Podes dizer que existe uma “comunidade portuguesa” coesa no Reino Unido? Conheceste muitas pessoas em situações parecidas com a tua?
Há sim. «Mais que as mães», como se diz popularmente. A maioria dos meus colegas de curso, se não mesmo todos, estão na mesma situação que eu e muitos deles no UK. E é engraçado, porque acaba-se a trabalhar com pessoas que nem tiraram o curso connosco mas que são amigos de infância, ou colegas de formação de inglês com aqueles que foram nossos companheiros de faculdade. Por isso sim, portugueses não faltam!
Estás a gostar da experiência?
Eu já falei demasiado, por isso a resposta para este, em duas palavras: Sem Dúvida.
Do que é que sentes mais falta do teu país?
Sinto falta da comida, do café, da família, de ver o mar todos os dias. Sinto mais falta dos tempos de faculdade em si e de não ver as mesmas caras todos os dias. Sinto falta da tasca da esquina, do cheiro do pão, da minha avó a bordar num banquinho ao pé de casa. Sinto saudade da poesia das palavras portuguesas e dos dois beijinhos na cara para cumprimentar alguém e aquele abraço apertado (porcaria de ingleses e o seu aperto de mão tão educado!).
Tencionas voltar para Portugal?
Neste momento, nem no Reino Unido tenciono ficar. Nunca se sabe, um dia talvez. Ainda só tenho 22 anos, nem sei o que vou comer ao jantar!
Como vês a imagem dos “novos emigrantes”? Consideras que ainda existem estigmas acerca do tema e receio de emigrar?
Acho que somos muito mal interpretados ainda. Somos considerados por alguns, aqueles que não pensam no país que deixam para trás, que não investem, que não se preocupam, os anti-nacionalistas, isso revolta-me. Acho que acima de tudo, isso é o que me entristece mais. Meus senhores, eu nunca escolhi querer viajar e querer vir para fora, assim como eu e milhares como eu não tomaram as decisões que afundaram o nosso belo Portugal. Nunca escolhemos ficar sem trabalho, nunca escolhemos não agradecer aos nossos pais a fé e o esforço que depositaram em nós. Nunca escolhemos deixar a família em lágrimas e passar as noites acordados a contar os dias para ir para casa. Nunca escolhemos haver portas abertas para nós nos outros lados. Nem nunca escolhemos ser vistos com tão pouco respeito.

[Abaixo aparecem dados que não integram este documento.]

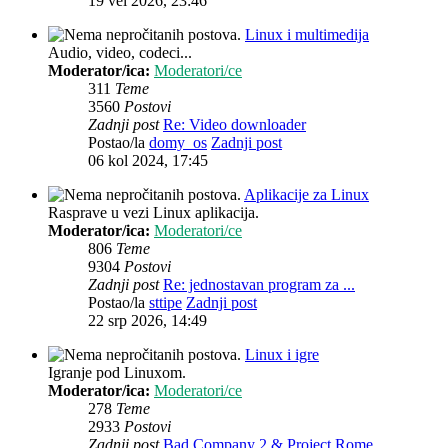
19 vel 2026, 23:46
Linux i multimedija
Audio, video, codeci...
Moderator/ica:
Moderatori/ce
311
Teme
3560
Postovi
Zadnji post
Re: Video downloader
Postao/la
domy_os
Zadnji post
06 kol 2024, 17:45
Aplikacije za Linux
Rasprave u vezi Linux aplikacija.
Moderator/ica:
Moderatori/ce
806
Teme
9304
Postovi
Zadnji post
Re: jednostavan program za ...
Postao/la
sttipe
Zadnji post
22 srp 2026, 14:49
Linux i igre
Igranje pod Linuxom.
Moderator/ica:
Moderatori/ce
278
Teme
2933
Postovi
Zadnji post
Bad Company 2 & Project Rome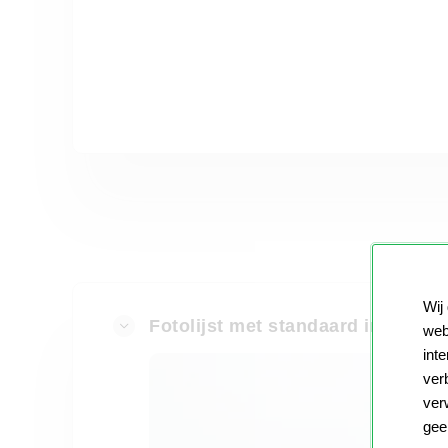
Wij
Fotolijst met standaard in verschi
web
int
ver
ver
gee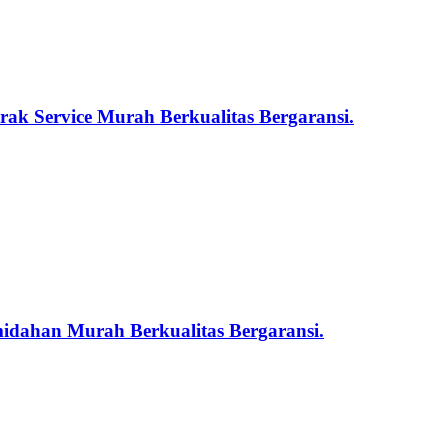
ak Service Murah Berkualitas Bergaransi.
midahan Murah Berkualitas Bergaransi.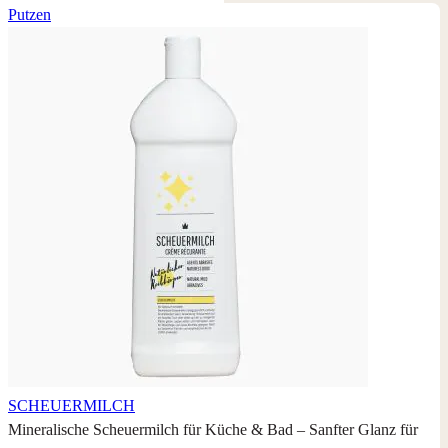
Putzen
SCHEUERMILCH
Mineralische Scheuermilch für Küche & Bad – Sanfter Glanz für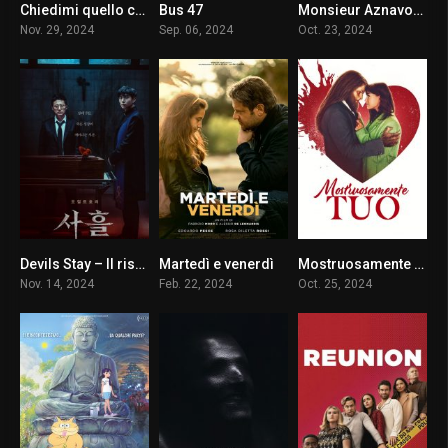
Chiedimi quello che vuoi
Bus 47
Monsieur Aznavour
4
7.2
7.2
Nov. 29, 2024
Sep. 06, 2024
Oct. 23, 2024
Devils Stay – Il risveglio del male
Martedì e venerdì
Mostruosamente tuo
4.8
7.9
6.4
Nov. 14, 2024
Feb. 22, 2024
Oct. 25, 2024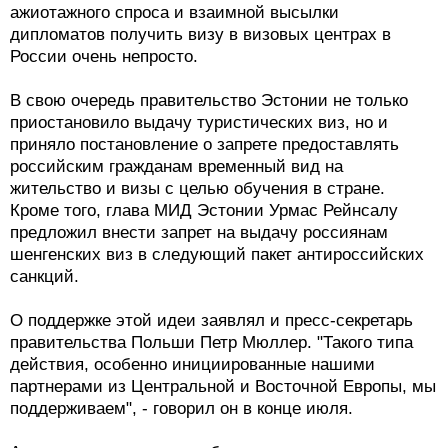
ажиотажного спроса и взаимной высылки
дипломатов получить визу в визовых центрах в
России очень непросто.
В свою очередь правительство Эстонии не только
приостановило выдачу туристических виз, но и
приняло постановление о запрете предоставлять
российским гражданам временный вид на
жительство и визы с целью обучения в стране.
Кроме того, глава МИД Эстонии Урмас Рейнсалу
предложил внести запрет на выдачу россиянам
шенгенских виз в следующий пакет антироссийских
санкций.
О поддержке этой идеи заявлял и пресс-секретарь
правительства Польши Петр Мюллер. "Такого типа
действия, особенно инициированные нашими
партнерами из Центральной и Восточной Европы, мы
поддерживаем", - говорил он в конце июля.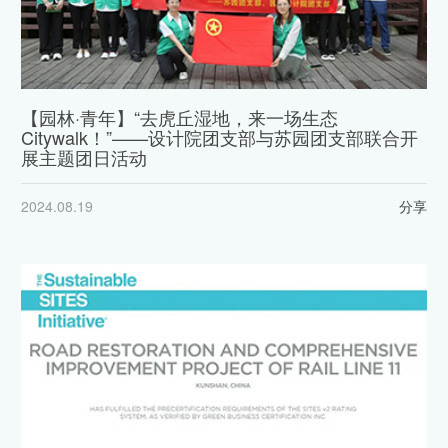
【园林·青年】“去虎丘湿地，来一场生态
Citywalk！”——设计院团支部与苏园团支部联合开
展主题团日活动
2024.08.19
分享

Queres deixar alguma mensagem para quem está a considerar tentar a sua sorte lá fora?
A mensagem que deixo é: chorem o que tiverem de chorar, pensem o tempo que tiverem de pensar. Uma semana, um ano. Pensem de cabeça mas pensem também de coração. A verdade é que irão pensar sempre no que estarão a perder todos os dias em casa. Vão passar noites em branco, vão-se arrepender e se calhar poderão voltar passado pouco tempo. Mas também digo: se vierem de mente e braços abertos e sim, com um bocadinho de sorte, poderão ter boas surpresas todos os dias e quiçá, pensar que o futuro fora não é negro e triste como se pense. O futuro somos nós que escolhemos e não obra do acaso. Tentem mesmo que odeiem a experiência, tentem a sério. Porque mais vale tentar e falhar, do que ficar parado e frustrado por nunca ter tido coragem.